*** Opening PAGE TEXT ***

China’s stock market plunge to five-year lows showed how statistical quant trading models can lead to market herding and stampedes. Retail investors, who account for more than 70% of trading, railed at programme traders and “flash boys” who flip shares in nanoseconds for quick profits.
Funds are now girding for the reshaping of a sector that has thrived by exploiting China’s market inefficiencies and volatility, as regulators prepare to publish further curbs, according to people familiar with regulators’ thinking.
Regulators are walking a tightrope between efficiency and fairness, as China’s increasingly deregulated market has already lured global quant giants including Man Group, Two Sigma and Winton.
Wu Qing, the new head of the China Securities Regulatory Commission (CSRC), has zeroed in on quant funds, an industry that had doubled in three years despite punishing losses in the broader market.
“We must pay high attention to fairness… especially in a market dominated by small investors,” Wu told a press conference on March 6, vowing to enhance regulation of quantitative investment.
In his first month at the helm, the CSRC has restricted short-selling, suspended Lingjun accounts for disrupting market order and punished another quant fund for high-frequency trading.
“Frequency, leverage, short-selling – these three words have become sort of taboo” in public discussions for hedge funds, said Alfred Zhu, marketing director of Cedar Capital, a Shanghai-based quant fund manager.

*** Closing PAGE TEXT ***
*** Opening DATA EXCERPTS ***

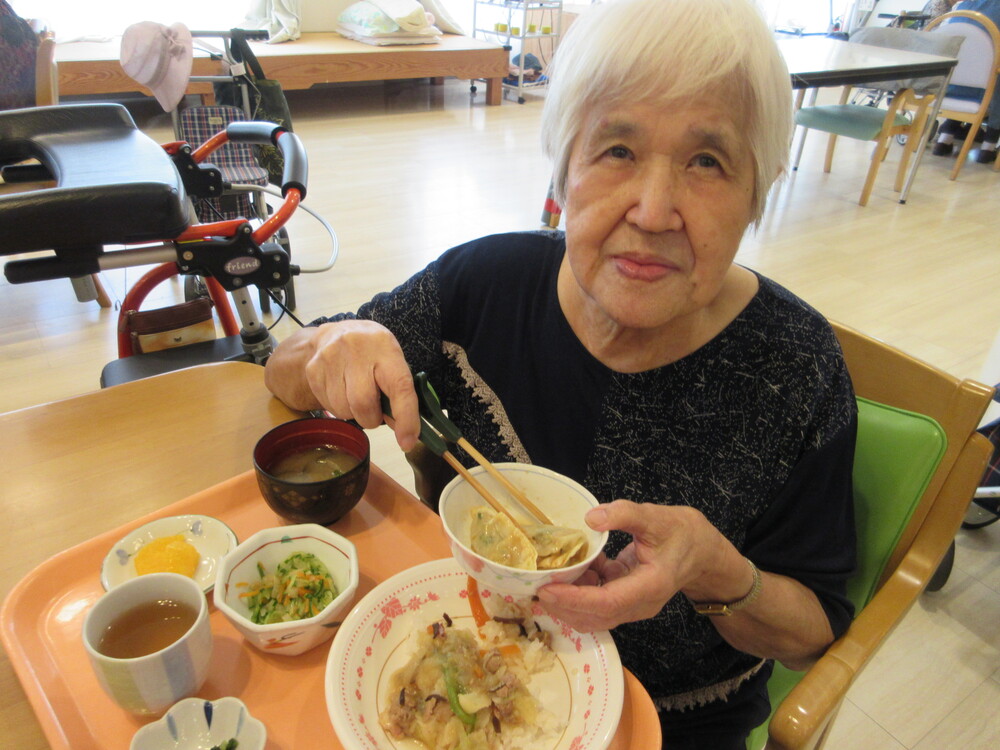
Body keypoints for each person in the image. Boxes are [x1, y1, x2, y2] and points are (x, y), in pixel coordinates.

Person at [264, 0, 857, 747]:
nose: (653, 208)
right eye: (617, 149)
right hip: (463, 663)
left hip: (669, 721)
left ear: (757, 195)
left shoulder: (795, 368)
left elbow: (812, 634)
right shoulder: (484, 284)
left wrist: (712, 570)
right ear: (562, 170)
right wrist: (333, 343)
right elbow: (289, 372)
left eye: (708, 161)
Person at [931, 0, 1000, 163]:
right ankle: (988, 146)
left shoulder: (961, 7)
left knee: (970, 71)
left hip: (948, 89)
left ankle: (945, 137)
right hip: (986, 93)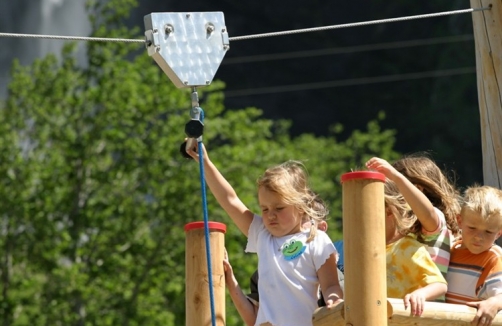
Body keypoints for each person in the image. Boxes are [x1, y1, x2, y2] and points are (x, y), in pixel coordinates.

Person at [187, 144, 343, 326]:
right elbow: (230, 200)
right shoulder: (263, 235)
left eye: (279, 208)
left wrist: (334, 299)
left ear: (301, 207)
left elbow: (331, 285)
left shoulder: (316, 239)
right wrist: (205, 162)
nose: (270, 215)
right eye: (264, 208)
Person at [381, 178, 448, 316]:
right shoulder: (368, 251)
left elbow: (440, 285)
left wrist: (420, 294)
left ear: (388, 211)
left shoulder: (408, 248)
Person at [390, 154, 461, 279]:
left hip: (424, 297)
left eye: (395, 188)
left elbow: (427, 212)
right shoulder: (404, 223)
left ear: (417, 189)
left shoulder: (433, 219)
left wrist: (397, 178)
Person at [445, 185, 502, 326]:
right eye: (472, 228)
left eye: (488, 232)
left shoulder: (493, 258)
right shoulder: (450, 249)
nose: (478, 237)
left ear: (499, 233)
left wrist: (495, 302)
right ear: (460, 221)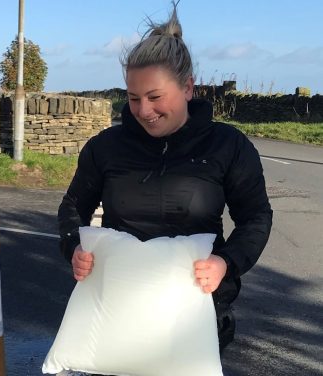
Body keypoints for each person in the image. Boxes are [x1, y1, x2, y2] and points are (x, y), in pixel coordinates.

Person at [57, 1, 273, 361]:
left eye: (156, 97)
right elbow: (72, 207)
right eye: (133, 97)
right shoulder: (105, 148)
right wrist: (74, 249)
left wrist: (225, 263)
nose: (143, 110)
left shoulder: (228, 145)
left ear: (188, 87)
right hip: (118, 308)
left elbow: (256, 217)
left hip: (196, 312)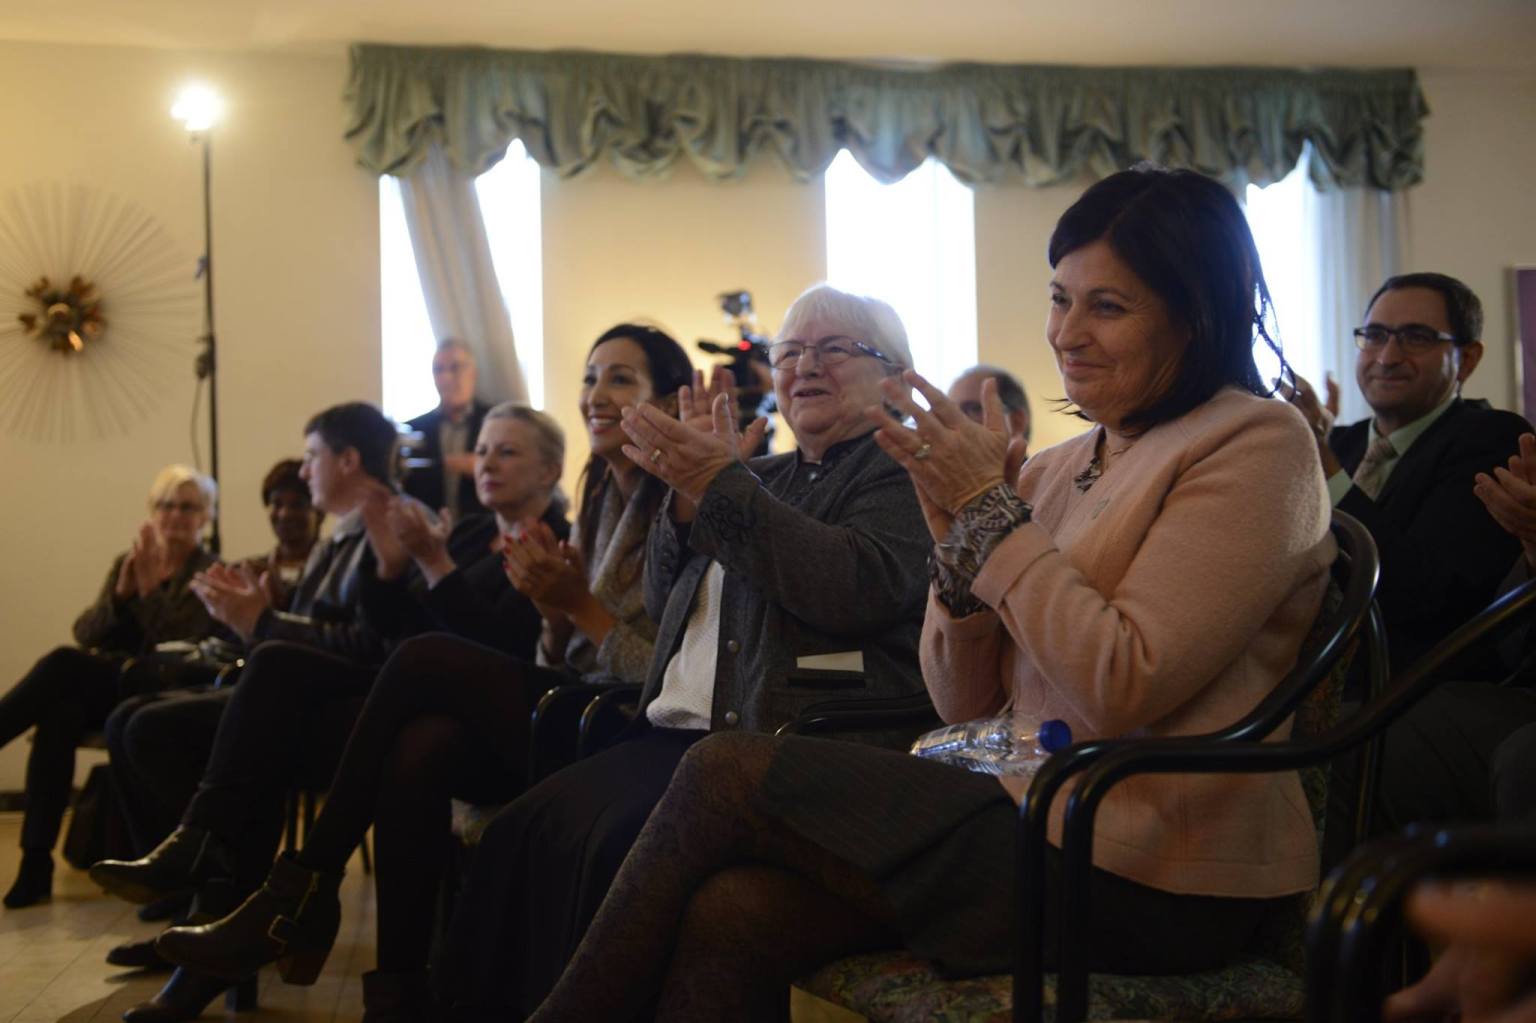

*** Closing DATA EXCERPTS ***

DIRECTIONS:
1. In the article on China's quant funds, rewrite the paragraph beginning "Wu Qing, the new head" more concisely, keeping its main facts.
2. Reproduce everything from "In his first" down to "for high-frequency trading." in the article on China's quant funds, swapping "restricted" for "curbed".

WRITTEN ANSWERS:
1. Wu Qing, the new CSRC head, has targeted quant funds, an industry that doubled in three years despite heavy losses in the broader market.

2.
In his first month at the helm, the CSRC has curbed short-selling, suspended Lingjun accounts for disrupting market order and punished another quant fund for high-frequency trading.